The problem is the people I work with: I’m the only woman here, I work with 7 men – most of whom don’t have more than a high school diploma (only 2 of them have college degrees). I don’t want to sound elitist, but to put it bluntly I work with a bunch of uneducated rednecks. My boss is probably the redneck-iest of all of them (want proof? Read this.) with the least education – he’s a good guy, but he thinks he knows it all and has no idea how to manage people. And he’s super lazy. SUPER LAZY. It’s hard to work for someone you don’t respect, ya know? The 3 “top dogs” around here are the real problem – my boss, and the 2 men directly under him: they’re not very smart and they don’t get along – I watch them make mistake after mistake and all the while they think they are smarter than everyone else. It’s really frustrating. Most of the time, it’s just my boss and I in the office, everyone else works at a different location, so I’m only around the others for one hour at lunchtime. I get along fine with the other 4 guys, I just wish they were women! If you can’t tell, I love connecting with women, so to not have that connection is hard (which is probably why I rely on YOU ALL so much). In an economy where so many people are looking for work, I feel like I don’t have the right to complain. And like I said, there are a lot of good things about this job, very important things (my husband is self employed, so our health insurance comes from my job), but it’s not the day-to-day stuff that keeps me here.
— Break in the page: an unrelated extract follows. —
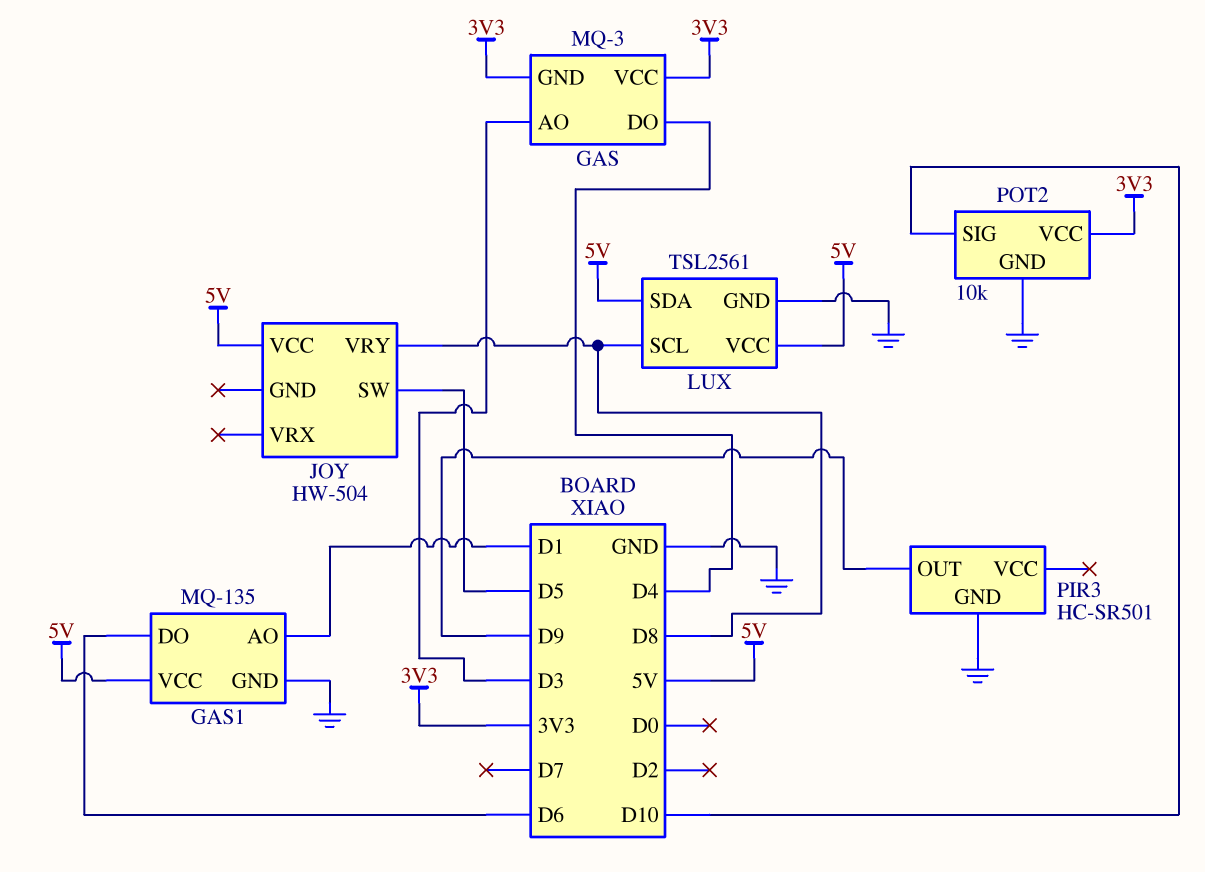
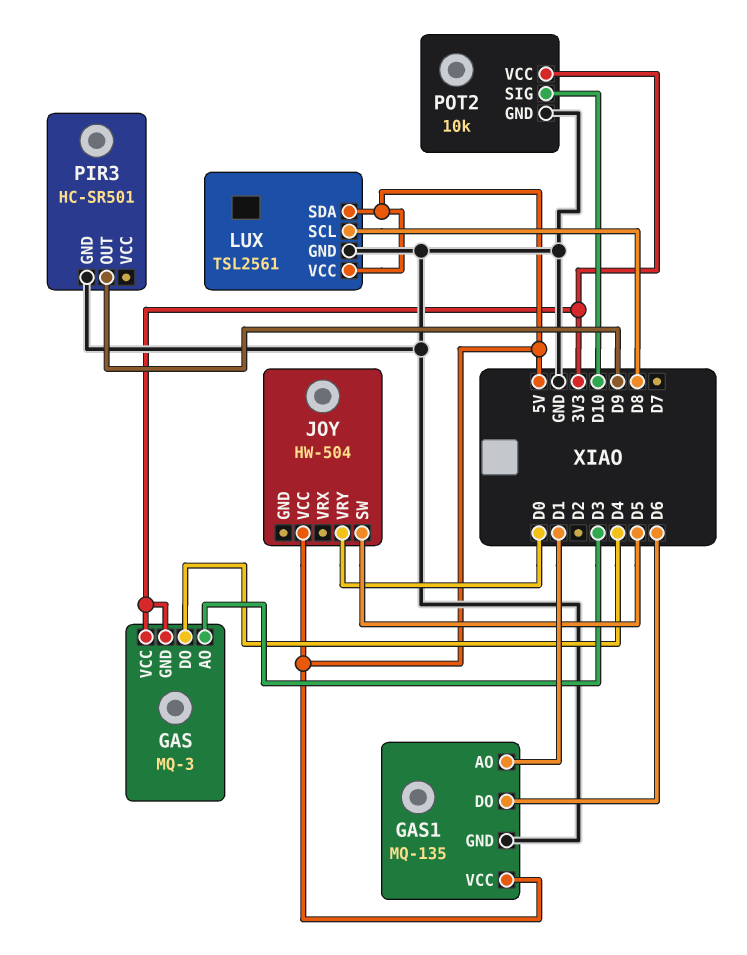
JOY pin VRY: D8 -> D0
I don’t mind working, in fact I think I do better when I have a job outside of the home. I was a SAHM for 6 years and in that time my self esteem was really low. There are no raises or pats on the back when you stay at home (at least there weren’t for me). So I do get a lot out of working, I just wish that I enjoyed my job more. And maybe it’s just a matter of having the right perspective? Maybe I need to change my attitude. I don’t know, but spending 40 hours a week with people you don’t really care for is hard.
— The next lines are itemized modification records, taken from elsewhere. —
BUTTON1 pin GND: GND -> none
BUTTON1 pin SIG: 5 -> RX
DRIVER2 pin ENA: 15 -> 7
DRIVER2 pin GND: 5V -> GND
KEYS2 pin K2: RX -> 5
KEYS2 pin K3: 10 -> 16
I have to say, I do feel better now since I’ve written all this out. I think I just let things overwhelm me and I don’t know what to do with all of the emotions and they build up until I either snap at my family or have a good cry. Guess I need to start getting it out in writing before it gets to that point!
Today is going to be a busy day – my daughter has a basketball game at 4:30, then right after that we have to go from the school to the PAC for the band Christmas program (my son and my oldest daughter are performing). I have no idea when or where we are going to eat dinner – it’s going to be 9:00 before we get home most likely. I hate having things like this fall on a Monday, Mondays are hard enough without adding in 2 extra activities!! Ugh.
Well, I think I’m done whining for today. Thanks for sticking with me – I appreciate you all more than you know!